わ……分かり、ました
「何回言やぁ分かんだよ、このバカ犬! 仕事で使うんだっつってんだろ」
若に向かって『バカ犬』とか! やばいやばいとは思とったけど、この人ほんまにやばいな!
「だ、だって! 鈴音あのカツラ被って、女の格好して、あいつのとこ行くんでしょ? 俺、嫌なんだもん!」
『だって』? 『もん』?
何や……今、俺の目の前で何が起こっとるんや……?
「だからそれが仕事だって言ってんだよ。金持ちパーティーにパートナーとして同行するだけ。そうちゃんと説明しただろ。っつーか、お前に説明する必要すらねーの分かってるか?」
「そんなの鈴音じゃなくてもいーじゃん!」
「そういう契約なんだよ。それでいくら金くれると思ってんだ。さっさとヅラ返せ。打ち合わせに遅れる」
「……やだ」
「じゃあ新しいの買うだけだ。あとお前とはもう口聞かねー」
「やだ!」
ワガママな子供みたいに半泣きで駄々をこねる若を見て、田辺さんが『若……』と小さい声で言った。ほんのちょっと前に追い越されてしまったと感涙までしとったのに、この落差。
「じゃあどーすんだ?」
「……俺の部屋の箪笥の抽斗……2段目」
「タロ。もー、拗ねんなよ。終わったら会いに来るから。お前といる時間が一番長いって分かってんだろ?」
「……うん」
「あーもー、ちょっと来い」
そう言って、鈴音さんは若を連れて出て行った。何や今の……。今のがほんまに若か? 声色までさっきまでの若とは全然ちゃうやんけ。

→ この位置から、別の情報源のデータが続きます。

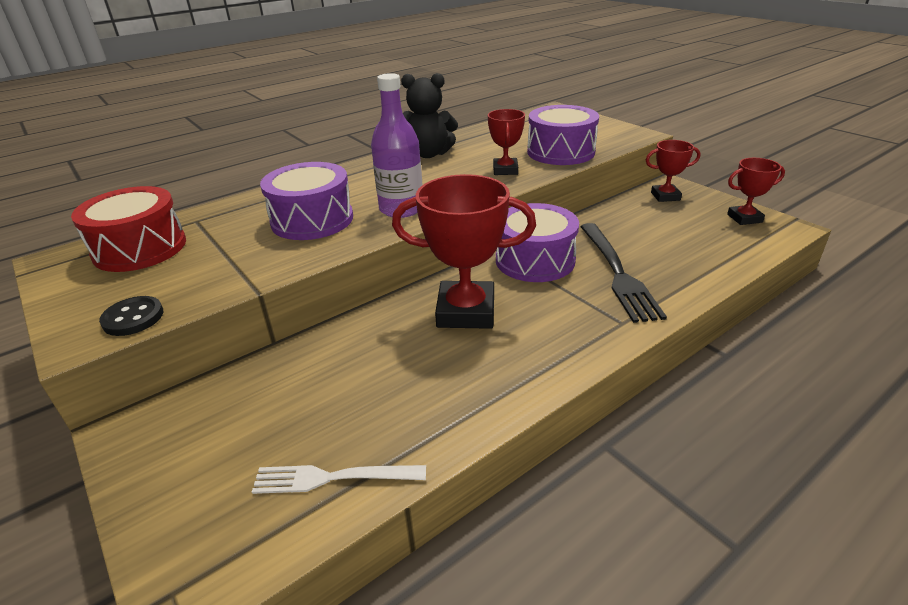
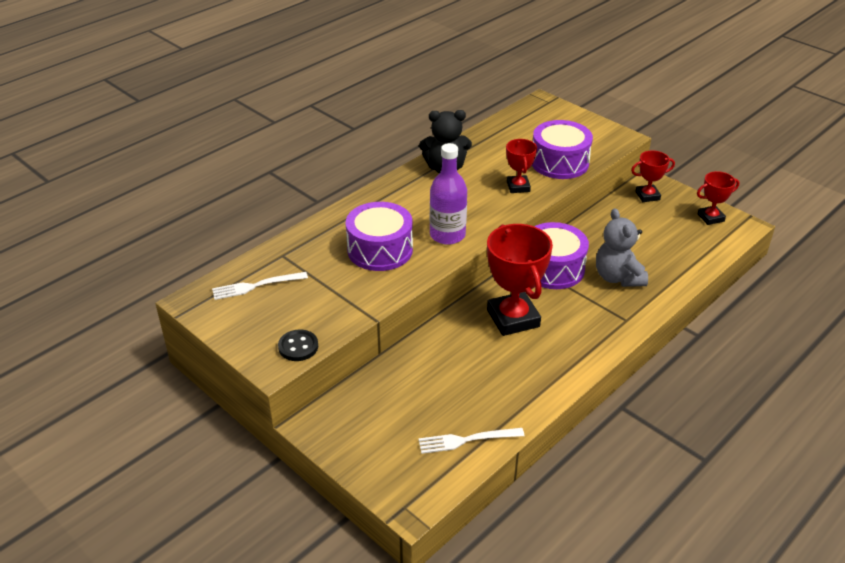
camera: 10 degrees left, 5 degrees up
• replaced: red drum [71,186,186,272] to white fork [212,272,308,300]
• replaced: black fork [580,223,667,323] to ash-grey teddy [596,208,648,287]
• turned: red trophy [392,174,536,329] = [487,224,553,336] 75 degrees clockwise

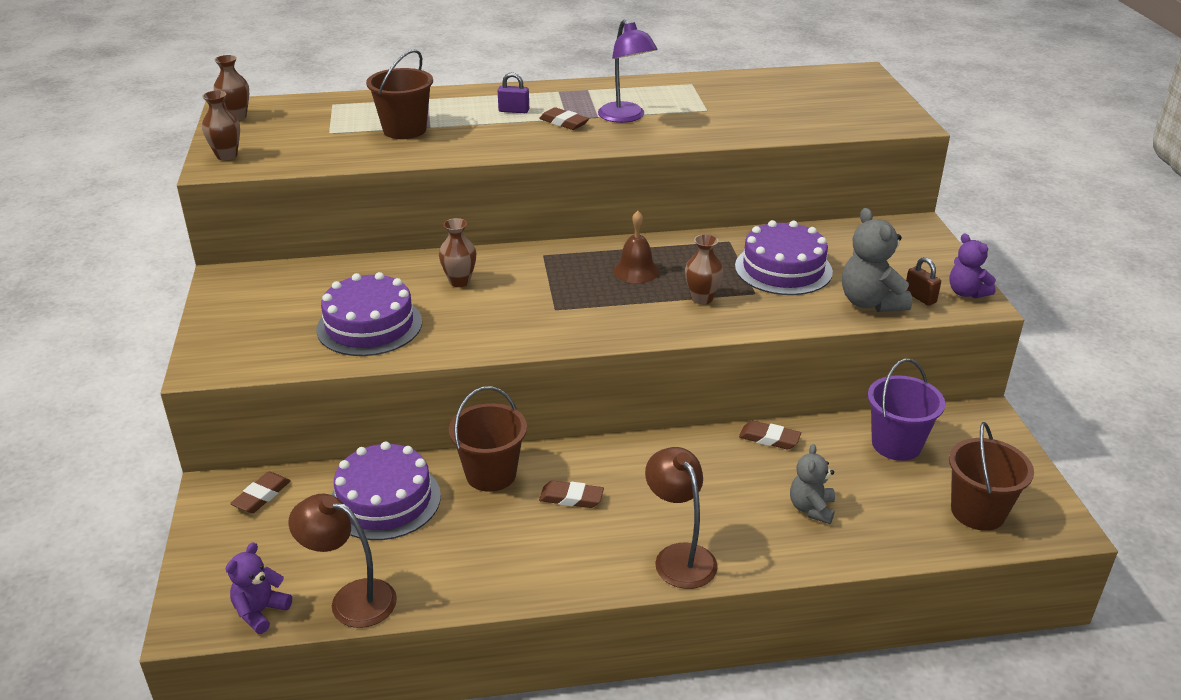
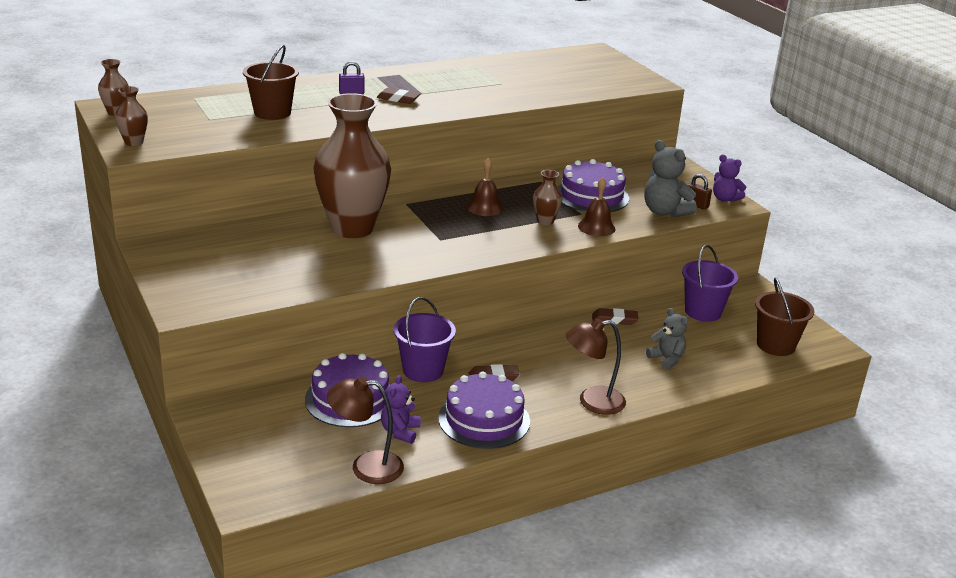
camera: 20 degrees left, 5 degrees down
• removed: brown gum eraser [230,472,291,513]
• removed: royal purple lamp [598,20,658,123]
• added: brown hand bell [578,177,615,236]
• moved: royal purple teddy [226,542,292,634] to [381,375,420,444]
• moved: royal purple gateau [316,272,422,356] to [438,372,530,449]
• recoloured: brown sand bucket [449,386,527,492] to royal purple sand bucket [394,297,456,382]
• turned: brown lamp [645,447,718,589] = [566,318,626,415] 60 degrees counterclockwise
• turned: ash-grey teddy [790,444,835,524] = [646,308,688,370] 150 degrees clockwise
• resized: brown flower vase [439,218,476,287] = [313,93,391,238] x2.47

「……若頭補佐の、風見や。近い内こいつに組持たせよう思とる」
話継続? 俺なんぞどうでもええから今のが何か紹介して欲しいくらいやっちゅうねん。
「風見、今のは忘れろ。狼があないなんのは鈴音の前だけやから、基本はお前の知る男や。せやから、見んかったことにせえ」
「わ……分かり、ました」
俺の中の若への思いやとかイメージがガラガラ音を立てて崩れた。あとほんのちょっとだけ本家におる緊張も解れた。
そして、関東では多くの構成員が襲撃犯を探したけれど、成果が上がらんまま数日が過ぎた。